SkyCaramba astronomy blog for the week ending February 26, 2011
Leo the Lion is up all night at this time of year. It’s often remarked to be one of the few constellations that easily look somewhat like its namesake. The head of the lion is formed by a group of stars that make the shape of a sickle or backward question mark. The tail is a small triangle. This group of stars has been recognized as a lion in many cultures for thousands of years.
The brightest star in Leo is blue Regulus. It’s at the bottom of the sickle. Regulus is Latin for Little King. Many ancient cultures considered Regulus to be a king’s star. It’s also known by another Latin name, Cor Leonis, which means heart of the lion. In Arabic, it becomes Kalb al Asad.
It’s a good thing Regulus is 77 light years away. If we could see Regulus at the same distance from which we see the sun, it would be almost 150 times as bright. Regulus is far different from the sun in another way. The sun rotates once in 25 days. Regulus takes just 16 hours!

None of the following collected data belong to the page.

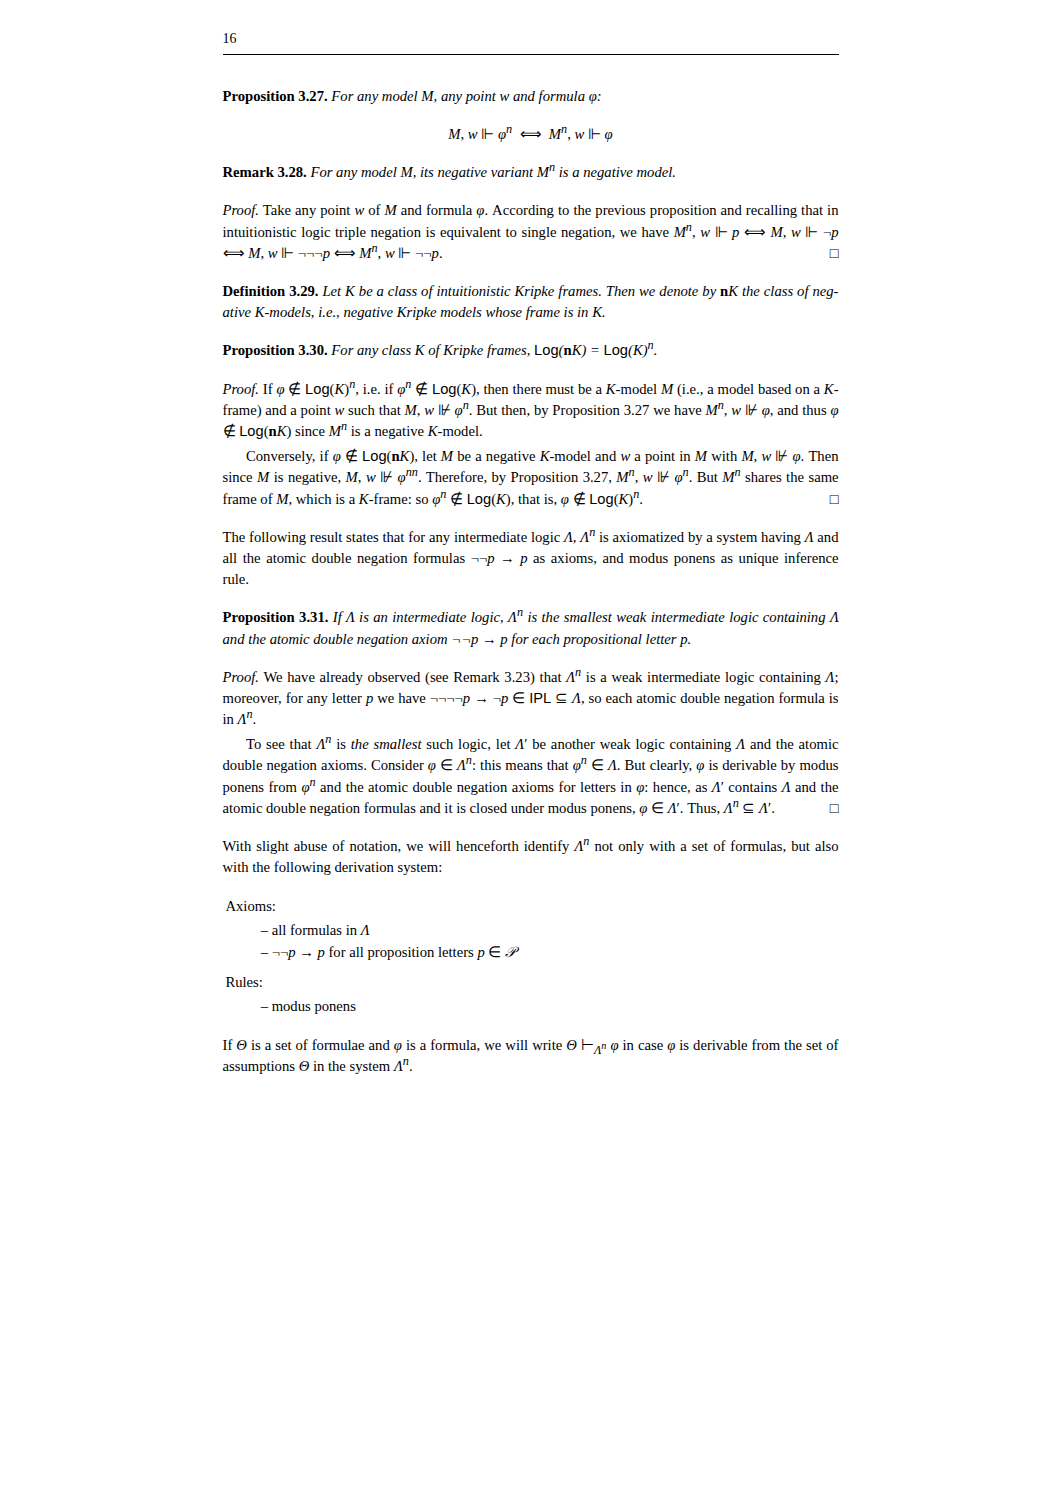16
Proposition 3.27. For any model M, any point w and formula φ:
M, w ⊩ φn ⟺ Mn, w ⊩ φ
Remark 3.28. For any model M, its negative variant Mn is a negative model.
Proof. Take any point w of M and formula φ. According to the previous proposition and recalling that in intuitionistic logic triple negation is equivalent to single negation, we have Mn, w ⊩ p ⟺ M, w ⊩ ¬p ⟺ M, w ⊩ ¬¬¬p ⟺ Mn, w ⊩ ¬¬p.
Definition 3.29. Let K be a class of intuitionistic Kripke frames. Then we denote by nK the class of negative K-models, i.e., negative Kripke models whose frame is in K.
Proposition 3.30. For any class K of Kripke frames, Log(nK) = Log(K)n.
Proof. If φ ∉ Log(K)n, i.e. if φn ∉ Log(K), then there must be a K-model M (i.e., a model based on a K-frame) and a point w such that M, w ⊮ φn. But then, by Proposition 3.27 we have Mn, w ⊮ φ, and thus φ ∉ Log(nK) since Mn is a negative K-model.
Conversely, if φ ∉ Log(nK), let M be a negative K-model and w a point in M with M, w ⊮ φ. Then since M is negative, M, w ⊮ φnn. Therefore, by Proposition 3.27, Mn, w ⊮ φn. But Mn shares the same frame of M, which is a K-frame: so φn ∉ Log(K), that is, φ ∉ Log(K)n.
The following result states that for any intermediate logic Λ, Λn is axiomatized by a system having Λ and all the atomic double negation formulas ¬¬p → p as axioms, and modus ponens as unique inference rule.
Proposition 3.31. If Λ is an intermediate logic, Λn is the smallest weak intermediate logic containing Λ and the atomic double negation axiom ¬¬p → p for each propositional letter p.
Proof. We have already observed (see Remark 3.23) that Λn is a weak intermediate logic containing Λ; moreover, for any letter p we have ¬¬¬¬p → ¬p ∈ IPL ⊆ Λ, so each atomic double negation formula is in Λn.
To see that Λn is the smallest such logic, let Λ′ be another weak logic containing Λ and the atomic double negation axioms. Consider φ ∈ Λn: this means that φn ∈ Λ. But clearly, φ is derivable by modus ponens from φn and the atomic double negation axioms for letters in φ: hence, as Λ′ contains Λ and the atomic double negation formulas and it is closed under modus ponens, φ ∈ Λ′. Thus, Λn ⊆ Λ′.
With slight abuse of notation, we will henceforth identify Λn not only with a set of formulas, but also with the following derivation system:
Axioms:
all formulas in Λ
¬¬p → p for all proposition letters p ∈ 𝒫
Rules:
modus ponens
If Θ is a set of formulae and φ is a formula, we will write Θ ⊢Λn φ in case φ is derivable from the set of assumptions Θ in the system Λn.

Regulus is rotating so fast, it has a tremendous bulge at its equator. The star’s actually shaped like an egg. The difference in density makes Regulus brighter at the poles than at its equator. Some astronomers believe that if Regulus rotated much faster, it wouldn’t have enough gravity to hold itself together.

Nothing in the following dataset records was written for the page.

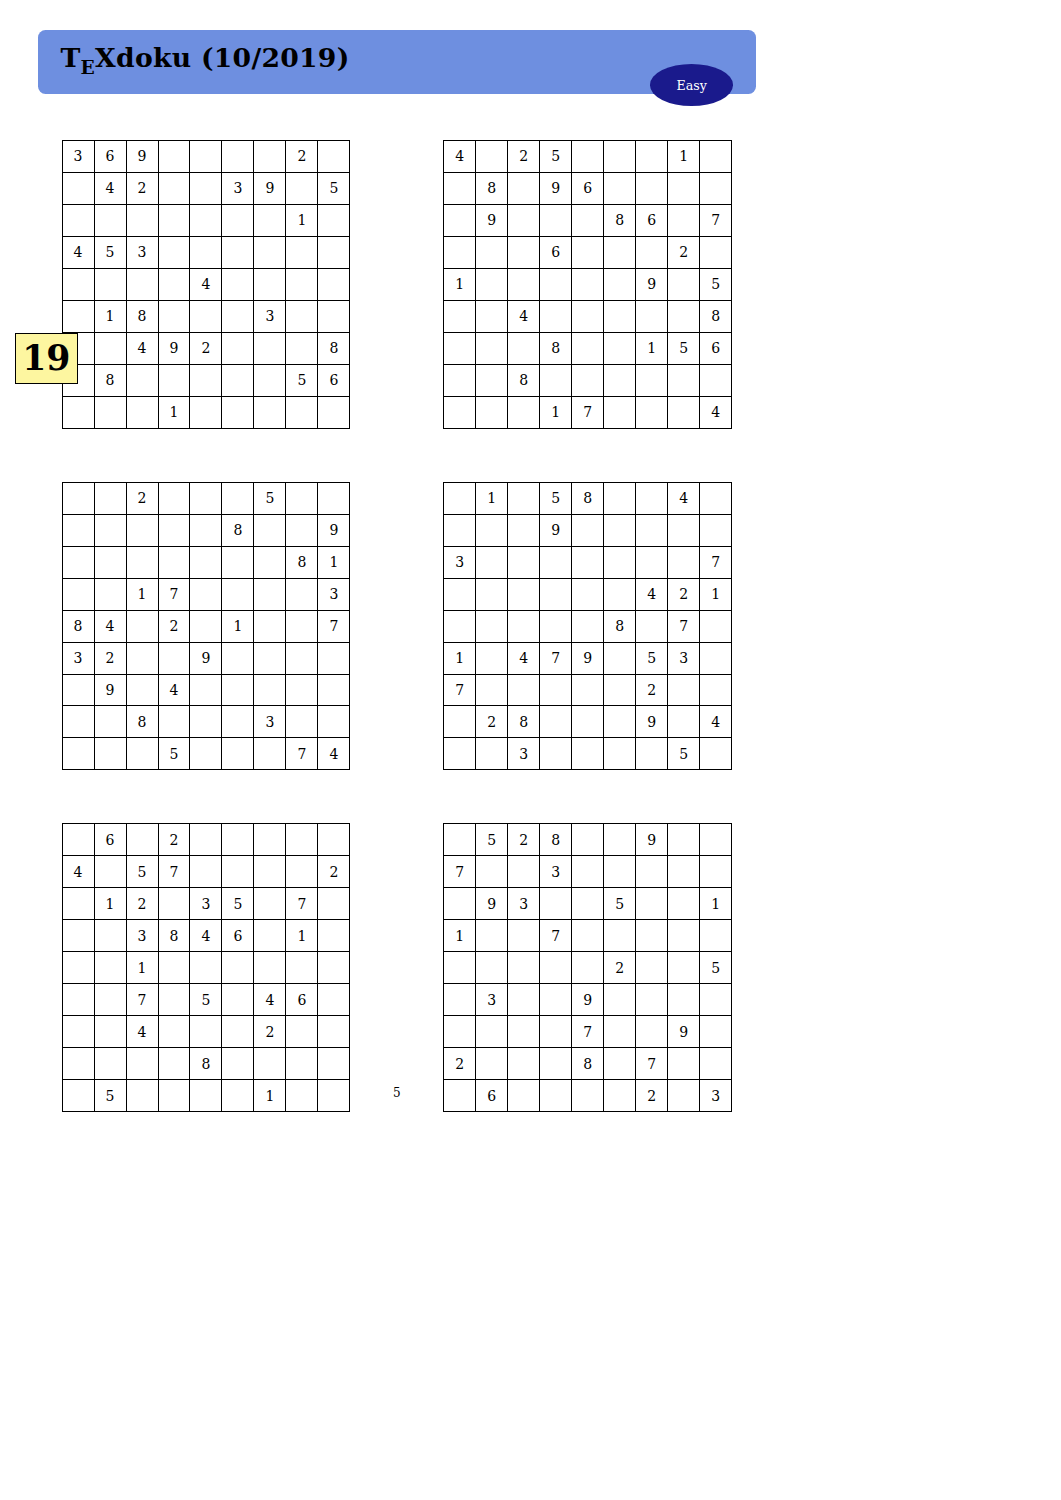TEXdoku (10/2019)
Easy
19
| 3 | 6 | 9 | | | | | 2 | |
| | 4 | 2 | | | 3 | 9 | | 5 |
| | | | | | | | 1 | |
| 4 | 5 | 3 | | | | | | |
| | | | | 4 | | | | |
| | 1 | 8 | | | | 3 | | |
| | | 4 | 9 | 2 | | | | 8 |
| | 8 | | | | | | 5 | 6 |
| | | | 1 | | | | | |
| 4 | | 2 | 5 | | | | 1 | |
| | 8 | | 9 | 6 | | | | |
| | 9 | | | | 8 | 6 | | 7 |
| | | | 6 | | | | 2 | |
| 1 | | | | | | 9 | | 5 |
| | | 4 | | | | | | 8 |
| | | | 8 | | | 1 | 5 | 6 |
| | | 8 | | | | | | |
| | | | 1 | 7 | | | | 4 |
| | | 2 | | | | 5 | | |
| | | | | | 8 | | | 9 |
| | | | | | | | 8 | 1 |
| | | 1 | 7 | | | | | 3 |
| 8 | 4 | | 2 | | 1 | | | 7 |
| 3 | 2 | | | 9 | | | | |
| | 9 | | 4 | | | | | |
| | | 8 | | | | 3 | | |
| | | | 5 | | | | 7 | 4 |
| | 1 | | 5 | 8 | | | 4 | |
| | | | 9 | | | | | |
| 3 | | | | | | | | 7 |
| | | | | | | 4 | 2 | 1 |
| | | | | | 8 | | 7 | |
| 1 | | 4 | 7 | 9 | | 5 | 3 | |
| 7 | | | | | | 2 | | |
| | 2 | 8 | | | | 9 | | 4 |
| | | 3 | | | | | 5 | |
| | 6 | | 2 | | | | | |
| 4 | | 5 | 7 | | | | | 2 |
| | 1 | 2 | | 3 | 5 | | 7 | |
| | | 3 | 8 | 4 | 6 | | 1 | |
| | | 1 | | | | | | |
| | | 7 | | 5 | | 4 | 6 | |
| | | 4 | | | | 2 | | |
| | | | | 8 | | | | |
| | 5 | | | | | 1 | | |
| | 5 | 2 | 8 | | | 9 | | |
| 7 | | | 3 | | | | | |
| | 9 | 3 | | | 5 | | | 1 |
| 1 | | | 7 | | | | | |
| | | | | | 2 | | | 5 |
| | 3 | | | 9 | | | | |
| | | | | 7 | | | 9 | |
| 2 | | | | 8 | | 7 | | |
| | 6 | | | | | 2 | | 3 |
5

In 2008, a research team with much skill and sophisticated equipment announced an idea for why Regulus spins so fast. The researchers believe there’s a faint, small companion star that gave up some of its mass and energy to the bigger, brighter one. That other star has not been seen directly, but careful measurements of Regulus’s changing light intensity at various wavelengths suggest it’s there.
Regulus’s place in the sky is in the swath the moon travels. Sometimes, the moon occults (covers up) Regulus. That doesn’t happen every month because the moon doesn’t make the exact same track each time around. But it happened 20 times in a row from January 2007 to June 2008. It’ll happen 20 more times from November 2016 to April 2018. Monthly conjunctions of the two will have to satisfy us until then.
For those of us who will be alive in 2044, Leo’s heart will take on an especially brilliant appearance as Venus occults Regulus. The last time that happened was in 1959. Venus will tease us by coming very close to Regulus in October 2012.
There are two other stars in the Regulus system. They have been seen, and with a small telescope you can see at least one of them. Regulus B is orange and is of magnitude 8. That’s not far beyond naked eye visibility. Regulus C is much fainter at magnitude 13. You’ll need a wider telescope, very cooperative seeing conditions, and perhaps a lot of patience for that one. If you have the equipment for it, photographing Regulus C might be a better bet.